**Exercise goal**. Repeat verbatim, and only, the lines of the data below, beginning at the line that contains "Report fraud, waste, or abuse" and stopping after the line that contains "ENNSYLVANIA. All rights reserved.".

**Dataset entries**.
=== Section Start ===

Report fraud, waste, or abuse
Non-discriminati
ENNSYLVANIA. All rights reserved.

=== Section End ===
=== Section Start ===

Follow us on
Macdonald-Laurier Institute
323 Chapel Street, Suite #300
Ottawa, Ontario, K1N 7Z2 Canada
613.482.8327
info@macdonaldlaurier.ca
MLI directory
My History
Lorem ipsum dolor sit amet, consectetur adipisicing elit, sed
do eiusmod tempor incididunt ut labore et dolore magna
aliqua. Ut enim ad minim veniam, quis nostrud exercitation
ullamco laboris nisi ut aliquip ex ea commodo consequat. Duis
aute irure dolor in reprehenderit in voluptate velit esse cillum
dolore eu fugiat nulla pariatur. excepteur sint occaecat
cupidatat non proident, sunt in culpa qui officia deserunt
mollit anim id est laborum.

=== Section End ===

**Exercise output**.
Report fraud, waste, or abuse
Non-discriminati
ENNSYLVANIA. All rights reserved.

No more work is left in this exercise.